Authentication Being Bypassed?

Aug 8, 2009 at 12:23 AM

Hopefully somebody can point me in the right direction, because I'm pulling my hair out.

I've taken Dominick's fantastic code, written a custom membership provider, and successfully deployed and tested everything on IIS7 running in a virtual machine hosting Win 2008, SP2. When I try and take the exact same code and deploy it to a real Win 2008 SP2 server the authentication is bypassed. By bypassed I mean it goes directly to a debug aspx landing page I created without prompting for login information.

I've configured the VM and real server to be as identical as possible, and I've used a diff tool to review the web.config and applicationHost.config files on both machines and made them as identical as possible. If my project wasn't working at all then I'd just assume I'd made a mistake, but when identical files are deployed to nearly identical servers and only one of them works I start to wonder.
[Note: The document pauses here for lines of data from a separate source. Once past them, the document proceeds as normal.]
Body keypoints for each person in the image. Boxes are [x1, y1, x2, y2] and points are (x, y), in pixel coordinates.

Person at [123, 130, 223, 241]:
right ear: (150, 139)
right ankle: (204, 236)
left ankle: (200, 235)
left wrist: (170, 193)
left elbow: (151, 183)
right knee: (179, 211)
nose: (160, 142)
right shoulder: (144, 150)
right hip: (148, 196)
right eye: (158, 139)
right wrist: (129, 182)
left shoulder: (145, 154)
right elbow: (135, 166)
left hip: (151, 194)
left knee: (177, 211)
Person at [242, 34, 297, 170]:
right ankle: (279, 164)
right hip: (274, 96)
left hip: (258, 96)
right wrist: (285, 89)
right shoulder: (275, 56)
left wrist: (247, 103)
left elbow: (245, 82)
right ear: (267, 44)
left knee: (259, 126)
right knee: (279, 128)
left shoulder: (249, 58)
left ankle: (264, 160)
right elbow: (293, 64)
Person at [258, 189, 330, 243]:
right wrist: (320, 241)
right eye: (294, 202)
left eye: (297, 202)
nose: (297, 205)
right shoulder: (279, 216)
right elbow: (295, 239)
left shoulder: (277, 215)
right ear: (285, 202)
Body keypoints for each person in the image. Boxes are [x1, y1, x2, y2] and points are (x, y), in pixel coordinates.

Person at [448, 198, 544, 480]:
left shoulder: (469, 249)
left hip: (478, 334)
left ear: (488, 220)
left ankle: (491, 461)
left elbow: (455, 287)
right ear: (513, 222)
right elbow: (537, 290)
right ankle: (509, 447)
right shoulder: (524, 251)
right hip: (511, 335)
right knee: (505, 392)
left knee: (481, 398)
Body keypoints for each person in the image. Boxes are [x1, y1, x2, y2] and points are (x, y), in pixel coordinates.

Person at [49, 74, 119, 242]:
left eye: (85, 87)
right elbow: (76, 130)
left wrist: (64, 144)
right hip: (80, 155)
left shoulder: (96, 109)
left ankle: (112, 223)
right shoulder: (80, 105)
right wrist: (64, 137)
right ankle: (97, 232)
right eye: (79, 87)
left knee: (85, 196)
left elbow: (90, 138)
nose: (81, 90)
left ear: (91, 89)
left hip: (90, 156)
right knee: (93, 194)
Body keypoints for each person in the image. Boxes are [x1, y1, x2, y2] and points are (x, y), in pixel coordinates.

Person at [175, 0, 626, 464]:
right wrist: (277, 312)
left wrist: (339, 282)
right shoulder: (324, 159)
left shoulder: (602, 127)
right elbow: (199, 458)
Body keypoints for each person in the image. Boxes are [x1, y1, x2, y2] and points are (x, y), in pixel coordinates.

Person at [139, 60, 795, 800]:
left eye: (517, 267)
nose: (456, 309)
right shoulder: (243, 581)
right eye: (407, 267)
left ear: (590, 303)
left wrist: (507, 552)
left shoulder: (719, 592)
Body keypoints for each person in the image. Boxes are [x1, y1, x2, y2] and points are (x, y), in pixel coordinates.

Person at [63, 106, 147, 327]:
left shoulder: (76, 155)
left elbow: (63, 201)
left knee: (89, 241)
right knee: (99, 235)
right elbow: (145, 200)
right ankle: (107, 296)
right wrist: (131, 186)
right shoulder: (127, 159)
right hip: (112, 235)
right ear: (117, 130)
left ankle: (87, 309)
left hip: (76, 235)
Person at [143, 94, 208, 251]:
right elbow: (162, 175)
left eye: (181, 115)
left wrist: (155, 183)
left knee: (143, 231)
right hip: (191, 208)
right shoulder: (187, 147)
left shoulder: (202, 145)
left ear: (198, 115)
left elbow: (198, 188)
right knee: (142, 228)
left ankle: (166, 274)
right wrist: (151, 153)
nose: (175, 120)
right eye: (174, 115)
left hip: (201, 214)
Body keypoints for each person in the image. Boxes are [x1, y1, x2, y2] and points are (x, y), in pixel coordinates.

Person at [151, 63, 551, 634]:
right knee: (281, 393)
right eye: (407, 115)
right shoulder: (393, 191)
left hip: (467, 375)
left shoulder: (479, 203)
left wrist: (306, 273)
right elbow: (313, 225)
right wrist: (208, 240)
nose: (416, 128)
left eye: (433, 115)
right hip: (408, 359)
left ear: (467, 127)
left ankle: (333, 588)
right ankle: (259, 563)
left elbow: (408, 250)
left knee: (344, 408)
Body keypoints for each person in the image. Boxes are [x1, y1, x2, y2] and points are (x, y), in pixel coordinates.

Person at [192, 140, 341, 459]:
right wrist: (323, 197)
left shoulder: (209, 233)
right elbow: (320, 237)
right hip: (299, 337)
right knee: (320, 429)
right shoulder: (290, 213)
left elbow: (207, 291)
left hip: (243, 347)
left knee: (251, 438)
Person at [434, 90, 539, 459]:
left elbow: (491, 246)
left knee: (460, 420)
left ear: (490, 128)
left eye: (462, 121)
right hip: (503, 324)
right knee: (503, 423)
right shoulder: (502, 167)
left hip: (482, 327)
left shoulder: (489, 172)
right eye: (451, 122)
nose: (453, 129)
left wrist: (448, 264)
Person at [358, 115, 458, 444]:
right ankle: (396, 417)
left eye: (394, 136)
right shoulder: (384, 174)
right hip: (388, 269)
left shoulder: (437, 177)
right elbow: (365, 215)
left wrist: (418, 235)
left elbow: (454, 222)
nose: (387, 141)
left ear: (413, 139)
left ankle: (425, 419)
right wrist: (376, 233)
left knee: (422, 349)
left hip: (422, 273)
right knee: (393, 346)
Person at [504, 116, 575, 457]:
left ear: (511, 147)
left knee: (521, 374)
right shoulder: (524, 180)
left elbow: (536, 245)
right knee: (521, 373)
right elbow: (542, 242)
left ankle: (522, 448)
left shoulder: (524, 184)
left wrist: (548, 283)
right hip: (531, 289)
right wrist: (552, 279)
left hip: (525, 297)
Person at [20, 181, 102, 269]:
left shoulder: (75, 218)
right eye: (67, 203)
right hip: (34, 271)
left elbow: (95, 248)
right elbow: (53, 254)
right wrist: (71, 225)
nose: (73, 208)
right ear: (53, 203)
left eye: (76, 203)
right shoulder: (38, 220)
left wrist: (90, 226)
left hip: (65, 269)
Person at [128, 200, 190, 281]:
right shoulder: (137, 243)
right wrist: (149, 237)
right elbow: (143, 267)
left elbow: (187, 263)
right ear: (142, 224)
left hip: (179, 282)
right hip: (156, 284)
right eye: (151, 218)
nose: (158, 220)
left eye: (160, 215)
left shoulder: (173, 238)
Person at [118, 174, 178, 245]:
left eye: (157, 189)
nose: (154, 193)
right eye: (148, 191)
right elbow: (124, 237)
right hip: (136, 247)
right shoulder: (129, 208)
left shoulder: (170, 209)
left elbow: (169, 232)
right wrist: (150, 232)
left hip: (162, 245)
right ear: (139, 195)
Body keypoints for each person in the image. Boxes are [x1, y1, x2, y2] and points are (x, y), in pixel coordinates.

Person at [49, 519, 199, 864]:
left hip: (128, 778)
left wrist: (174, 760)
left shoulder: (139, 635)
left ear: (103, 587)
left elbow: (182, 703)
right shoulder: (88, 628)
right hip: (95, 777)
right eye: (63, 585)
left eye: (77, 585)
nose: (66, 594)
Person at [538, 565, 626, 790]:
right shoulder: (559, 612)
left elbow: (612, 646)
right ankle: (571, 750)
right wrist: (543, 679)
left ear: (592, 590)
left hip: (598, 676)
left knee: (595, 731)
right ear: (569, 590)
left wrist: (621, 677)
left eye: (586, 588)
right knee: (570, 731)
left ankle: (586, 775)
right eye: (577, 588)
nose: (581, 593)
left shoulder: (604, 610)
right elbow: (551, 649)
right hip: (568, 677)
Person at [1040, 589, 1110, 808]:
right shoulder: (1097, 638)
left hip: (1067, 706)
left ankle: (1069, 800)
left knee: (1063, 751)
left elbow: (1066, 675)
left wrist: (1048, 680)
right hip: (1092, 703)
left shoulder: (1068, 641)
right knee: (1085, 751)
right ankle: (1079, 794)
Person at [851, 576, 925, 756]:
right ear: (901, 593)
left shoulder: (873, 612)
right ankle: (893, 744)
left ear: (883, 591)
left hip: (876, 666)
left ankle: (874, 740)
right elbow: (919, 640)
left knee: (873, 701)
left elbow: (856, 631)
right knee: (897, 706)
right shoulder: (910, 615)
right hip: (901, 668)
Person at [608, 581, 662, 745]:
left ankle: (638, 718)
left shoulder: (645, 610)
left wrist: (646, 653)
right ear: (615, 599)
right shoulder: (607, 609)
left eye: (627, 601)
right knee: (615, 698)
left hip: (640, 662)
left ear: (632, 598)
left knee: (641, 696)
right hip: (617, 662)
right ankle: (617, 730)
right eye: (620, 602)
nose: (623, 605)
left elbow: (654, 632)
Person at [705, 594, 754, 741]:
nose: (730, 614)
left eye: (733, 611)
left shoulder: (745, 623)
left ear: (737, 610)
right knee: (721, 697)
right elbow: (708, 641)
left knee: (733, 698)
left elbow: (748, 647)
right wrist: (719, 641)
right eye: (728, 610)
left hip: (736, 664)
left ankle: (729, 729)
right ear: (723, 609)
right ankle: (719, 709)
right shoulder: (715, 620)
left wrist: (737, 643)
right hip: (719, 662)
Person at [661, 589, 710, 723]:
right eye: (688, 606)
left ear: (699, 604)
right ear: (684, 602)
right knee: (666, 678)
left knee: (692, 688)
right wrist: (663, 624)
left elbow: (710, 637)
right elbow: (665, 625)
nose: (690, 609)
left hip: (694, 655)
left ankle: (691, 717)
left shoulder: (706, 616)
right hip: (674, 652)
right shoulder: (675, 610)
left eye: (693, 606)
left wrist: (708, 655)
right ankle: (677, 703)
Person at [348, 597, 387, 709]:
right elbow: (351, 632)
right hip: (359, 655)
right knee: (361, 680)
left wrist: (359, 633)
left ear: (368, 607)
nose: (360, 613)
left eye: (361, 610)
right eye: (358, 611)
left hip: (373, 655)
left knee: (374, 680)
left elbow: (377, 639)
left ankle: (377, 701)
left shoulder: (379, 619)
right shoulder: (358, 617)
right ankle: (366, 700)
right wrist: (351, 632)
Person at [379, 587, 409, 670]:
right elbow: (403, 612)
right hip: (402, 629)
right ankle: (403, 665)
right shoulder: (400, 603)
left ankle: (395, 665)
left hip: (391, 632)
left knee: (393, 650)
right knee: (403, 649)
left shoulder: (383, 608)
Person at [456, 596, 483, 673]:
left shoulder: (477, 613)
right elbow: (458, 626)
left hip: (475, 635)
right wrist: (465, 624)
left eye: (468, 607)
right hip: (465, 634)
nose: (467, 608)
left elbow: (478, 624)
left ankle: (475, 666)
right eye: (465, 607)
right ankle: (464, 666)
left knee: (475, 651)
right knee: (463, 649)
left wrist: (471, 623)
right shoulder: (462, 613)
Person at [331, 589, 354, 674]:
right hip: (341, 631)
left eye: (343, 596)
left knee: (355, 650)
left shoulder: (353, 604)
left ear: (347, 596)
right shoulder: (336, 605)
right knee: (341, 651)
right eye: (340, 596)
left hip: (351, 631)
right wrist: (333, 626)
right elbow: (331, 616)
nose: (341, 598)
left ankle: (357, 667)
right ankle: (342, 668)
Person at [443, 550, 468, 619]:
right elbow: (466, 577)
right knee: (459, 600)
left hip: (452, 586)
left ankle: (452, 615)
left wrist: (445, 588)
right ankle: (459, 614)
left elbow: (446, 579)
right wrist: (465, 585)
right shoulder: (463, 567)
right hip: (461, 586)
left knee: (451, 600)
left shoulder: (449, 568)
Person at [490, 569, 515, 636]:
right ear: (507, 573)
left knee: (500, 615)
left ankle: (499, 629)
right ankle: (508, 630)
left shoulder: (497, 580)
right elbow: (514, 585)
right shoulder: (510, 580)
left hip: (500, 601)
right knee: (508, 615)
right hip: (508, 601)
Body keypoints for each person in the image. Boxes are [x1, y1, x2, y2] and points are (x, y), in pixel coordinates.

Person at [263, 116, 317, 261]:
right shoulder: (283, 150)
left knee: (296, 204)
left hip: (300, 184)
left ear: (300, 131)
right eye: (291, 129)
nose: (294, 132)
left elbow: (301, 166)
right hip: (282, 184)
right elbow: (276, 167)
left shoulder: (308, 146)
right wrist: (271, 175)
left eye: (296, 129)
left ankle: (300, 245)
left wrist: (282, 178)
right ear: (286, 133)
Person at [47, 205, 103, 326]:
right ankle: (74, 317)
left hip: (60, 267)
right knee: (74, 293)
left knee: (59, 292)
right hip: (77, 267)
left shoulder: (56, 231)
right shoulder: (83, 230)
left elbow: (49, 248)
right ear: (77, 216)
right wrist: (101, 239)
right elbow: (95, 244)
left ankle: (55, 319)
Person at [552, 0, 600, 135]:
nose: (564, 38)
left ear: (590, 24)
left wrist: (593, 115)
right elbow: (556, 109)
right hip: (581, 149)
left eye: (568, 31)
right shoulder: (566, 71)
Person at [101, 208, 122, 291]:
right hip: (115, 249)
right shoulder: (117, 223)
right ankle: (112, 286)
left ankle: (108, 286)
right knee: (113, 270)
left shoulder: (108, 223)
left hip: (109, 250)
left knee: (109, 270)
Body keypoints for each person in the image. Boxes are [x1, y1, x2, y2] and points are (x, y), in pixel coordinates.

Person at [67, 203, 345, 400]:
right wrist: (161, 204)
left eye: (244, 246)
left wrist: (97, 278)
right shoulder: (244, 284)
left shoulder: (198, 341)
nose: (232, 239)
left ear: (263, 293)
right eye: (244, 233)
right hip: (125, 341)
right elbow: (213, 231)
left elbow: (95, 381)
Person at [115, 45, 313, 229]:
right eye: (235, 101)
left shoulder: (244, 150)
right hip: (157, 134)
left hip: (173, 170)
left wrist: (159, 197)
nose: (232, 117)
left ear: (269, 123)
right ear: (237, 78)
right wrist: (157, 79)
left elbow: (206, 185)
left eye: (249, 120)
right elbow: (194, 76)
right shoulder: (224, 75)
Any insight or suggestions into what might cause the custom basic authentication to be bypassed? I'm running out of ideas myself.

Thanks for your help!



Aug 12, 2009 at 9:18 PM

Well, that was QUITE the adventure but I believe I’ve solved the problem. While downgrading from .NET 4.0 as instructed after calling in a support incident to Microsoft I encountered an error, which after research seemed to indicate that the WCF HTTP Activation and WCF Non-HTTP Activation features weren’t installed. Attempting to add them via the Features portion of Server Manager resulted in a hex error code, but following these instructions seemed to work.

 After following those instructions authentication seems to be working correctly for my web service. I’m guessing that .NET 4.0 or ADO.NET Data Services 1.5 CTP1 was preventing the error from being displayed and just bypassing my authentication settings.